* _Given data_:

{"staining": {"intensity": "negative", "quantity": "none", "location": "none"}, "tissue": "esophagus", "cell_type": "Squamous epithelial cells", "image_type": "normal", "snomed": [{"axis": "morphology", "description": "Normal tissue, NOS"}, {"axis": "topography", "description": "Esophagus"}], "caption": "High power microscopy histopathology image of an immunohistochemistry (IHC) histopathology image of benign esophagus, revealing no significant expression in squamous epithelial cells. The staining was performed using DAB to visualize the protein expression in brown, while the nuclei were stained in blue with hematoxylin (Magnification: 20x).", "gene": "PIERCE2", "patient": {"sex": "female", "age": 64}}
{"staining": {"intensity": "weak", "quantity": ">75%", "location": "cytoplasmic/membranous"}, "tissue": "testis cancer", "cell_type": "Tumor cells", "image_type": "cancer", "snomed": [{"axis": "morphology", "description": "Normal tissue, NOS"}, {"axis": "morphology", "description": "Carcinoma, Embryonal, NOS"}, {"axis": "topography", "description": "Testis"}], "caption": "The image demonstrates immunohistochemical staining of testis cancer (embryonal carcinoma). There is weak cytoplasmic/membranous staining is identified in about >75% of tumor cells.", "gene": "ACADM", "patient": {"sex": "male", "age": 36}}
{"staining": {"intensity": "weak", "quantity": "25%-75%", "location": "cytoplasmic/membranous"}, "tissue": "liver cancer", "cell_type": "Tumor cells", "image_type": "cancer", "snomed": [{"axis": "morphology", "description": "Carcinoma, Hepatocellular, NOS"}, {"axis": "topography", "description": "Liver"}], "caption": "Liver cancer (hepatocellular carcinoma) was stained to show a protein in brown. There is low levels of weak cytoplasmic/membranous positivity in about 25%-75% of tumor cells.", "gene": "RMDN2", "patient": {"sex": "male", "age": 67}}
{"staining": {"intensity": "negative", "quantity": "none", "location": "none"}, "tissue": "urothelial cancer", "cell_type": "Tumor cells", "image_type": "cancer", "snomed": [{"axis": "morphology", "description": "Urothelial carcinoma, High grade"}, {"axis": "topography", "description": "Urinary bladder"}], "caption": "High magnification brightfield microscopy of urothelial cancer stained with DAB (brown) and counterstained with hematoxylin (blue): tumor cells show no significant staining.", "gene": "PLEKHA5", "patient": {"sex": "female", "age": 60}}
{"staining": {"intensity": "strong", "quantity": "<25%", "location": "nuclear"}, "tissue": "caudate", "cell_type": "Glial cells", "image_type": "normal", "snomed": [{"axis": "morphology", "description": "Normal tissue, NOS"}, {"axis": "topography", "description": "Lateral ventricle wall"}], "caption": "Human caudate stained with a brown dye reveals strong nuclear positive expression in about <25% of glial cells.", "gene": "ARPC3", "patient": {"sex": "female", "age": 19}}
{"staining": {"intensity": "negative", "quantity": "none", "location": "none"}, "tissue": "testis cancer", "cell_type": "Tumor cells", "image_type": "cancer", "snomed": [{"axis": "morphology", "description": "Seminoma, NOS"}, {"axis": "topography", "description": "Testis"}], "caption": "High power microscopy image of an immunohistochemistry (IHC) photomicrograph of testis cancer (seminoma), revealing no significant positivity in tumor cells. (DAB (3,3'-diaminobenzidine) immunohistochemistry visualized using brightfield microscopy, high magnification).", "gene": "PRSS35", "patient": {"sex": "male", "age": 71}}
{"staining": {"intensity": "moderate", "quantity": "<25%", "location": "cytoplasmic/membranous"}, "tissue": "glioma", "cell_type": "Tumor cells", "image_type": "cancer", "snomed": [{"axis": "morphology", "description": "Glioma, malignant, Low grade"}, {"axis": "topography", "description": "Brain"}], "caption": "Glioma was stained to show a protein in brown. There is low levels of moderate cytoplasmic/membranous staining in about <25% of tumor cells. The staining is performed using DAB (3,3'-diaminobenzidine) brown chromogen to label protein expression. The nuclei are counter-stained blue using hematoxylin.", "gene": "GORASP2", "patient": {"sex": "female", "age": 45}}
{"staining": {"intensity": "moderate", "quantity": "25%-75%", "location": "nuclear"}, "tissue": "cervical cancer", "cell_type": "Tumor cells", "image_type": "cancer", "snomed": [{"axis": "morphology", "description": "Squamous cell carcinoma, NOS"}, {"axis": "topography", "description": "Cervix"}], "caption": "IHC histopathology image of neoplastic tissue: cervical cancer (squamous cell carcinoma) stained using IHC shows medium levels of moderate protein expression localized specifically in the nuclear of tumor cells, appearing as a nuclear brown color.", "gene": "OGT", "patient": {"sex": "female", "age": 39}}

* _Goal of the exercise_: Could you repeat every record above exactly as it appears?

* _Task output_:
{"staining": {"intensity": "negative", "quantity": "none", "location": "none"}, "tissue": "esophagus", "cell_type": "Squamous epithelial cells", "image_type": "normal", "snomed": [{"axis": "morphology", "description": "Normal tissue, NOS"}, {"axis": "topography", "description": "Esophagus"}], "caption": "High power microscopy histopathology image of an immunohistochemistry (IHC) histopathology image of benign esophagus, revealing no significant expression in squamous epithelial cells. The staining was performed using DAB to visualize the protein expression in brown, while the nuclei were stained in blue with hematoxylin (Magnification: 20x).", "gene": "PIERCE2", "patient": {"sex": "female", "age": 64}}
{"staining": {"intensity": "weak", "quantity": ">75%", "location": "cytoplasmic/membranous"}, "tissue": "testis cancer", "cell_type": "Tumor cells", "image_type": "cancer", "snomed": [{"axis": "morphology", "description": "Normal tissue, NOS"}, {"axis": "morphology", "description": "Carcinoma, Embryonal, NOS"}, {"axis": "topography", "description": "Testis"}], "caption": "The image demonstrates immunohistochemical staining of testis cancer (embryonal carcinoma). There is weak cytoplasmic/membranous staining is identified in about >75% of tumor cells.", "gene": "ACADM", "patient": {"sex": "male", "age": 36}}
{"staining": {"intensity": "weak", "quantity": "25%-75%", "location": "cytoplasmic/membranous"}, "tissue": "liver cancer", "cell_type": "Tumor cells", "image_type": "cancer", "snomed": [{"axis": "morphology", "description": "Carcinoma, Hepatocellular, NOS"}, {"axis": "topography", "description": "Liver"}], "caption": "Liver cancer (hepatocellular carcinoma) was stained to show a protein in brown. There is low levels of weak cytoplasmic/membranous positivity in about 25%-75% of tumor cells.", "gene": "RMDN2", "patient": {"sex": "male", "age": 67}}
{"staining": {"intensity": "negative", "quantity": "none", "location": "none"}, "tissue": "urothelial cancer", "cell_type": "Tumor cells", "image_type": "cancer", "snomed": [{"axis": "morphology", "description": "Urothelial carcinoma, High grade"}, {"axis": "topography", "description": "Urinary bladder"}], "caption": "High magnification brightfield microscopy of urothelial cancer stained with DAB (brown) and counterstained with hematoxylin (blue): tumor cells show no significant staining.", "gene": "PLEKHA5", "patient": {"sex": "female", "age": 60}}
{"staining": {"intensity": "strong", "quantity": "<25%", "location": "nuclear"}, "tissue": "caudate", "cell_type": "Glial cells", "image_type": "normal", "snomed": [{"axis": "morphology", "description": "Normal tissue, NOS"}, {"axis": "topography", "description": "Lateral ventricle wall"}], "caption": "Human caudate stained with a brown dye reveals strong nuclear positive expression in about <25% of glial cells.", "gene": "ARPC3", "patient": {"sex": "female", "age": 19}}
{"staining": {"intensity": "negative", "quantity": "none", "location": "none"}, "tissue": "testis cancer", "cell_type": "Tumor cells", "image_type": "cancer", "snomed": [{"axis": "morphology", "description": "Seminoma, NOS"}, {"axis": "topography", "description": "Testis"}], "caption": "High power microscopy image of an immunohistochemistry (IHC) photomicrograph of testis cancer (seminoma), revealing no significant positivity in tumor cells. (DAB (3,3'-diaminobenzidine) immunohistochemistry visualized using brightfield microscopy, high magnification).", "gene": "PRSS35", "patient": {"sex": "male", "age": 71}}
{"staining": {"intensity": "moderate", "quantity": "<25%", "location": "cytoplasmic/membranous"}, "tissue": "glioma", "cell_type": "Tumor cells", "image_type": "cancer", "snomed": [{"axis": "morphology", "description": "Glioma, malignant, Low grade"}, {"axis": "topography", "description": "Brain"}], "caption": "Glioma was stained to show a protein in brown. There is low levels of moderate cytoplasmic/membranous staining in about <25% of tumor cells. The staining is performed using DAB (3,3'-diaminobenzidine) brown chromogen to label protein expression. The nuclei are counter-stained blue using hematoxylin.", "gene": "GORASP2", "patient": {"sex": "female", "age": 45}}
{"staining": {"intensity": "moderate", "quantity": "25%-75%", "location": "nuclear"}, "tissue": "cervical cancer", "cell_type": "Tumor cells", "image_type": "cancer", "snomed": [{"axis": "morphology", "description": "Squamous cell carcinoma, NOS"}, {"axis": "topography", "description": "Cervix"}], "caption": "IHC histopathology image of neoplastic tissue: cervical cancer (squamous cell carcinoma) stained using IHC shows medium levels of moderate protein expression localized specifically in the nuclear of tumor cells, appearing as a nuclear brown color.", "gene": "OGT", "patient": {"sex": "female", "age": 39}}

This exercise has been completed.